Low-dose HBIG with lamivudine reliably and cost-effectively controlled hepatitis B virus reactivation after LDLT. Hepatitis B virus vaccine was 100% effective in acute liver failure patients that should be administered. Hepatitis B vaccine was effective in only selected patients with liver cirrhosis but should be tried since vaccine effective or non-effective patients could not be predicted.

 


Liver Transplantation

643. Is the Mayo Post-operative Mortality Risk Prediction Model Applicable to Asian Cirrhotic Patients?

H. . Yim; S. Park; J. Kim; Y. Jung; J. Kim; Y. Seo; J. Yeon; S. Um; K. Byun

 

Background and Aim:

Patients with liver cirrhosis are considered to be at increased risk of mortality and morbidity after surgery. Several factors associated with postoperative mortality have been identified, including increasing scores of Child-Pugh-Turcotte, model for end stage liver disease (MELD), and American Society of Anesthesiologists (ASA) class, but it is still difficult to predict postoperative outcomes in individual patient accurately.
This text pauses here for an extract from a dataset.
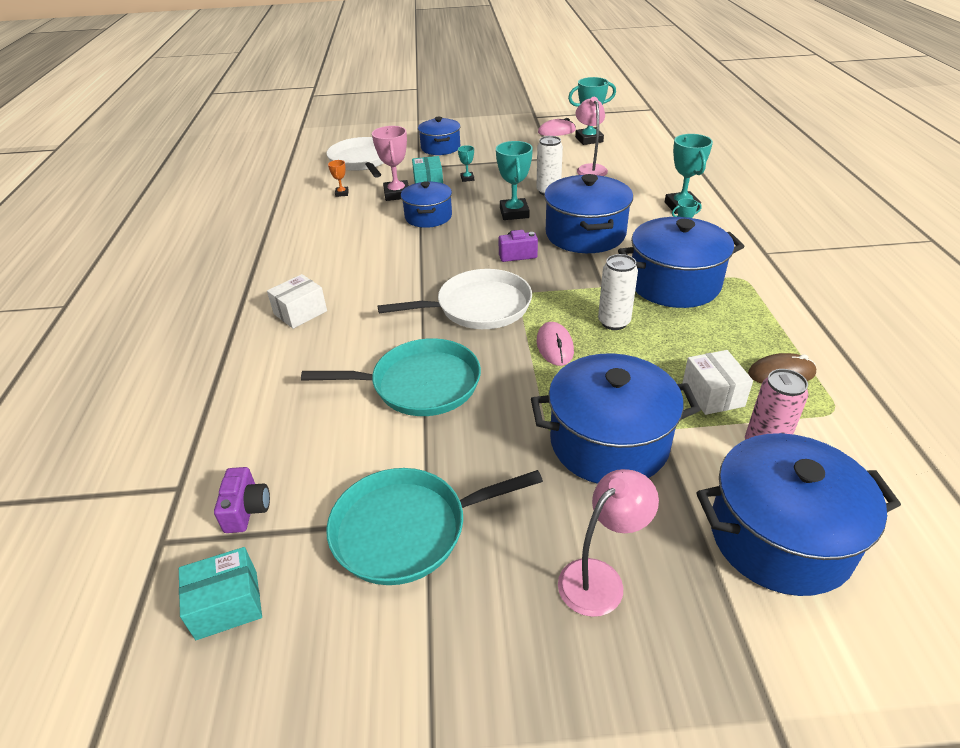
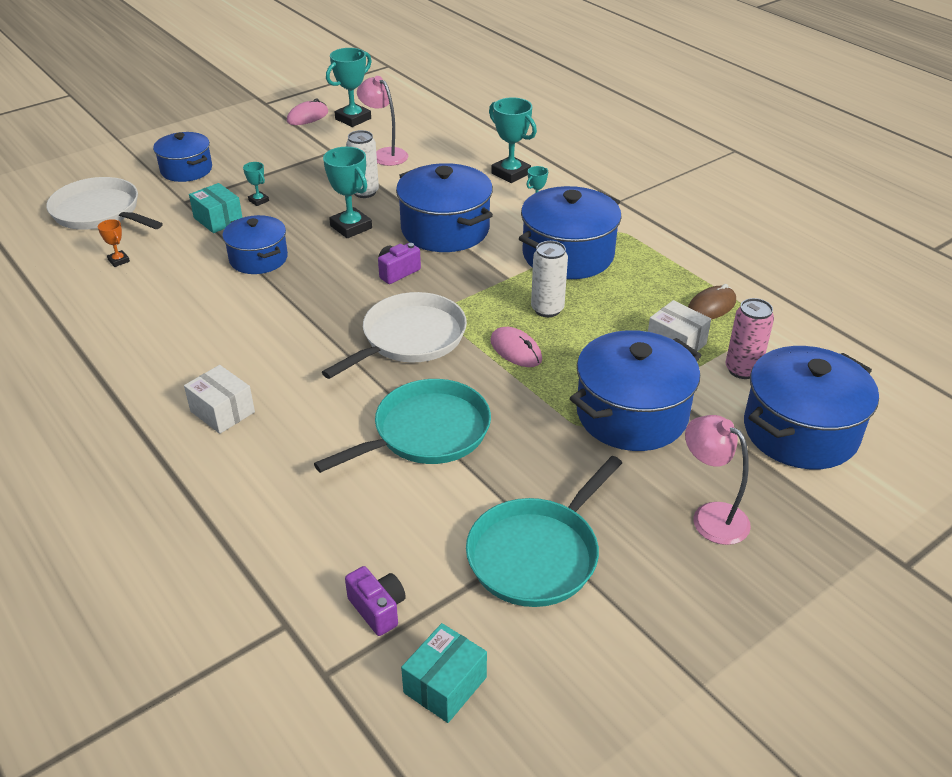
camera: 35 degrees left, 0 degrees up
white box [267,274,327,329] -> white box turned 60 degrees counterclockwise [184,365,255,434]
pink trophy [372,126,409,201] -> none
pink lamp [558,469,659,617] -> pink lamp turned 60 degrees counterclockwise [685,415,751,545]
Most recently, a new model for the prediction of postoperative mortality risk in patients with cirrhosis was developed by Mayo clinic. The prediction model, which adopts variables such as ASA, MELD, and age, was based on mortality rate of cirrhotic patients who had undergone surgery under general anesthesia from a single hospital. Therefore it is unclear if the model could be applied to the cirrhotic patients at other centers, especially in Eastern countries which may have different etiology and prognosis of liver cirrhosis. To validate the usefulness of this model in Asian cirrhotic patients, we performed the present study.

 

Methods:

One hundred nine medical records from the patients who underwent surgery under general anesthesia at Korea University Ansan Hospital between January 1996 and December 2006 were retrospectively reviewed. Seventy three patients whose survival has been verified were included in this analysis.

 

Results:

A total of 17 patients (23.3%) died after surgery. MELD, ASA, and emergency surgery were proved to be independent risk factors for mortality by univariate analysis, but only ASA remained to be a risk factor by multivariable proportional hazards model. The areas under the receiver operating curve (AUC) of the prediction model were 0.988, 0.921, and 0.871 for 30 days, 90 days, and 1 year mortality, respectively. However, actual mortality were 5.4%, 10.9%, and 15.1% at 30 days, 90 days, and 1 year, respectively, which are lower than the predictive values of 7.2±5.9%, 11.2±8.2%, 22.6±8.5%. The difference between actual and predictive mortality rate at 1 year was significantly different (p<0.001)

 

Conclusions:

The risk prediction model, which was developed by Mayo clinic is also considered to a useful model in Asian cirrhotic patients. However, the model tends to overestimate the mortality, especially at the time of 1 year after surgery.